Data supplied section start
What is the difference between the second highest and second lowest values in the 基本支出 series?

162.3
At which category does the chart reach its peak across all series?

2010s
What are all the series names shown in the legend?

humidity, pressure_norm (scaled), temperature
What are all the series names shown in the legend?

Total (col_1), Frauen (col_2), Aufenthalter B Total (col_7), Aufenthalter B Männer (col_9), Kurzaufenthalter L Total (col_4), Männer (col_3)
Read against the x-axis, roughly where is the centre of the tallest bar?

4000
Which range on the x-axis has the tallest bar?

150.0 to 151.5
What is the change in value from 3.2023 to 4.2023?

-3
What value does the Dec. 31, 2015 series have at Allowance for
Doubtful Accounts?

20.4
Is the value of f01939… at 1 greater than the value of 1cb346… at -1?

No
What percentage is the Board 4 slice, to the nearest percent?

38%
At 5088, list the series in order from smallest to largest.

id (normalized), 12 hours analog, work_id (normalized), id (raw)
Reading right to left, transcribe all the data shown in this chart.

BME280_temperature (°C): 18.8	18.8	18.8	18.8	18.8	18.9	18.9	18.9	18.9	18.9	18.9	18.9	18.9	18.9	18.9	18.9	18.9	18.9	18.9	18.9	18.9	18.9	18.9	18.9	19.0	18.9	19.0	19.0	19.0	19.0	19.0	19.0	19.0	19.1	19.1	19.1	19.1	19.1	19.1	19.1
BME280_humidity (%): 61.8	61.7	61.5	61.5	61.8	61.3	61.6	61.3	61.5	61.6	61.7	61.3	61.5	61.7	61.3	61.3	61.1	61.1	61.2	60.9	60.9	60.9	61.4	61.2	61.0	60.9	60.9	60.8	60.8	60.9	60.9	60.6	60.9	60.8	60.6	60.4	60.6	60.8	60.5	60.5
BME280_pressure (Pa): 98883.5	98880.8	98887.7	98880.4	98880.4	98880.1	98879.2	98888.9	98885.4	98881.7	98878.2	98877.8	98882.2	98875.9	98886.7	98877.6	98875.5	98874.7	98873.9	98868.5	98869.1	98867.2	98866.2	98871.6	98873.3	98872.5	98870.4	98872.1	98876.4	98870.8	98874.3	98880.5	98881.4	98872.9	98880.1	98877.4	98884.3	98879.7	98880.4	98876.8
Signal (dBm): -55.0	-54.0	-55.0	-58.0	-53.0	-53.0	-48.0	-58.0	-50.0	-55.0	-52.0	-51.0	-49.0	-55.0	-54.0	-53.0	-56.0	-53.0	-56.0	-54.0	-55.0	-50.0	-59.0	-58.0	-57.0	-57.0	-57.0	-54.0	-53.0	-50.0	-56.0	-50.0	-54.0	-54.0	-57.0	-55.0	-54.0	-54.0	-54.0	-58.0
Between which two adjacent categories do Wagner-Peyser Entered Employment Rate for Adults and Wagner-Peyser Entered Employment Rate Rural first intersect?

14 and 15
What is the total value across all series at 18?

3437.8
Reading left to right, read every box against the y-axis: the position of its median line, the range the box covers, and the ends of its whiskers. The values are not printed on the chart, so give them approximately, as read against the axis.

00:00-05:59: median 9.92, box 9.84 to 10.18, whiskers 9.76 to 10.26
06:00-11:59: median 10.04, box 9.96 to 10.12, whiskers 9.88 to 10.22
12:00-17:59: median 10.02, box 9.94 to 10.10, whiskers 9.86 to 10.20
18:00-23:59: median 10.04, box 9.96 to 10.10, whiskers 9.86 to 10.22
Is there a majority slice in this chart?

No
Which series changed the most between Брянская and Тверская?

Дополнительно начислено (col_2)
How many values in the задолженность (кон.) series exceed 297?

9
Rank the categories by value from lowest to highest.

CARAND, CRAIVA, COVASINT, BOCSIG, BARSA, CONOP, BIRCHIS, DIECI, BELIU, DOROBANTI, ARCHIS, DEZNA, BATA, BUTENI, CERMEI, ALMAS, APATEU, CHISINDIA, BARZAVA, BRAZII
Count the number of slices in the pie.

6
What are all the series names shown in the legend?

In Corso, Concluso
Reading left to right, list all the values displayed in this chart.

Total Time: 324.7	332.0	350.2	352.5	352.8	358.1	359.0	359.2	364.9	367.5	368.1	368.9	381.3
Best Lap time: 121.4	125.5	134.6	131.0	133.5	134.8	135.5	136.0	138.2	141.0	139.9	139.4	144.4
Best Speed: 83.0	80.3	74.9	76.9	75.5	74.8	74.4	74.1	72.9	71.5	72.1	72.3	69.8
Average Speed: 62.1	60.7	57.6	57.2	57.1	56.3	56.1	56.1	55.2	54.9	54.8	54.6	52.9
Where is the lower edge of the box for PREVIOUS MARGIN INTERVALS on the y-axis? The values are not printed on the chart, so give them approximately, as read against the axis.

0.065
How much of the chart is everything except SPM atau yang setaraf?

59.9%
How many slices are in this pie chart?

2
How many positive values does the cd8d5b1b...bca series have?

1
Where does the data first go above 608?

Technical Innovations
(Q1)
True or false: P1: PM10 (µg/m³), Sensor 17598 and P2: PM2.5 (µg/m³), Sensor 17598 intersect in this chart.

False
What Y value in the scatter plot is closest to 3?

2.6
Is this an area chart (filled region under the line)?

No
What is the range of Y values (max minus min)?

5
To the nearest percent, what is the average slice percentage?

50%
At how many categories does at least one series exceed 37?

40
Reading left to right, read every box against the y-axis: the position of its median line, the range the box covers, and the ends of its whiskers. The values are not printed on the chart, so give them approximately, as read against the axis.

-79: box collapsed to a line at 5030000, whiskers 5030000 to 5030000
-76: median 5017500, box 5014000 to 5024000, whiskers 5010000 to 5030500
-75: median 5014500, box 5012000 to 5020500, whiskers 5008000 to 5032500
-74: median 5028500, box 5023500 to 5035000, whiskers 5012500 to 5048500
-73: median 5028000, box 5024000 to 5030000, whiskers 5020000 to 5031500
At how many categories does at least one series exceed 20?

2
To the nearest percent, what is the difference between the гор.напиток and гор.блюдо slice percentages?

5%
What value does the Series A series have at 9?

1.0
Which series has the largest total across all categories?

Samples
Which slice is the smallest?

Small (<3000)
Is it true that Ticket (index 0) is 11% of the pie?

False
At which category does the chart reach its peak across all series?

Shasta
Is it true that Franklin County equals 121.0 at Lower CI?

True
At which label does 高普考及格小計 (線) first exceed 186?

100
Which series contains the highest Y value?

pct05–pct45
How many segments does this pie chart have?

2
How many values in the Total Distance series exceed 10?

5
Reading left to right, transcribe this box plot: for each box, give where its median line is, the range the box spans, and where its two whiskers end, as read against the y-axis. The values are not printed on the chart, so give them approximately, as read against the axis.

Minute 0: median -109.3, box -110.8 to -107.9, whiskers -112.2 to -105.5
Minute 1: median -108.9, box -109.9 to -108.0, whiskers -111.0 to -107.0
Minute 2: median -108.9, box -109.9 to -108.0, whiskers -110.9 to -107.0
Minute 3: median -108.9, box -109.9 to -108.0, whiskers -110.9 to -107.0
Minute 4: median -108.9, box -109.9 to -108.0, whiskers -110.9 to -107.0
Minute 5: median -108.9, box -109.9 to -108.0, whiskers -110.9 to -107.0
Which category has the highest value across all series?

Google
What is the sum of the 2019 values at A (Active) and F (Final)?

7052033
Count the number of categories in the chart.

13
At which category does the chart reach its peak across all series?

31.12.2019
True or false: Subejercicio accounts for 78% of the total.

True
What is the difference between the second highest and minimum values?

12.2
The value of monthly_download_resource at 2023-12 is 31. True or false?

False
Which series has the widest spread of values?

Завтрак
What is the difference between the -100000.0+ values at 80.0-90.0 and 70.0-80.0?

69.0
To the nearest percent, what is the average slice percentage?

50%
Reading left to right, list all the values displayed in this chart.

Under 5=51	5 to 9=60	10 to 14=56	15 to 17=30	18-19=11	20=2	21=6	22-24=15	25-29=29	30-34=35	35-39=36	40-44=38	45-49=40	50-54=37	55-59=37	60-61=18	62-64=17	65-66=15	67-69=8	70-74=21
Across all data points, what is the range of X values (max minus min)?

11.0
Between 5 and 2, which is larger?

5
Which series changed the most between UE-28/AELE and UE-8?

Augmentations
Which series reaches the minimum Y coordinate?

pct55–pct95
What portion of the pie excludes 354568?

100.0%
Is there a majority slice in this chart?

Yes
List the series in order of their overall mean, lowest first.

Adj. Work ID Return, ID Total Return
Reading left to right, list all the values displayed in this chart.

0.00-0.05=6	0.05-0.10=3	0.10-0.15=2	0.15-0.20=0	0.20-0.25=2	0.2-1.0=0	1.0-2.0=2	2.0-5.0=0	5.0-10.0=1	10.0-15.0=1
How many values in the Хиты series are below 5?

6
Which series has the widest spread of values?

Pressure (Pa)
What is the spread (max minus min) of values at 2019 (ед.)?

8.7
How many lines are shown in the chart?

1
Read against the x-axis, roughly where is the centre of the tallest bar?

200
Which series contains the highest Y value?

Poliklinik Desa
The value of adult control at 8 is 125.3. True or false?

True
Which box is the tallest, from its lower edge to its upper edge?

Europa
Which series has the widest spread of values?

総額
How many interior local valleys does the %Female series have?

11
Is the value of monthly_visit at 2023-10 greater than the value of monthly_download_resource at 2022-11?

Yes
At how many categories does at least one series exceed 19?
Data supplied section end
**Work to complete:**
Rewrite the lines starting at the one containing "id (normalized), 12" and ending at the one containing "Reading right to", putting "digital" in place of "analog" and leaving all else unchanged.

**Response to this task:**
id (normalized), 12 hours digital, work_id (normalized), id (raw)
Reading right to left, transcribe all the data shown in this chart.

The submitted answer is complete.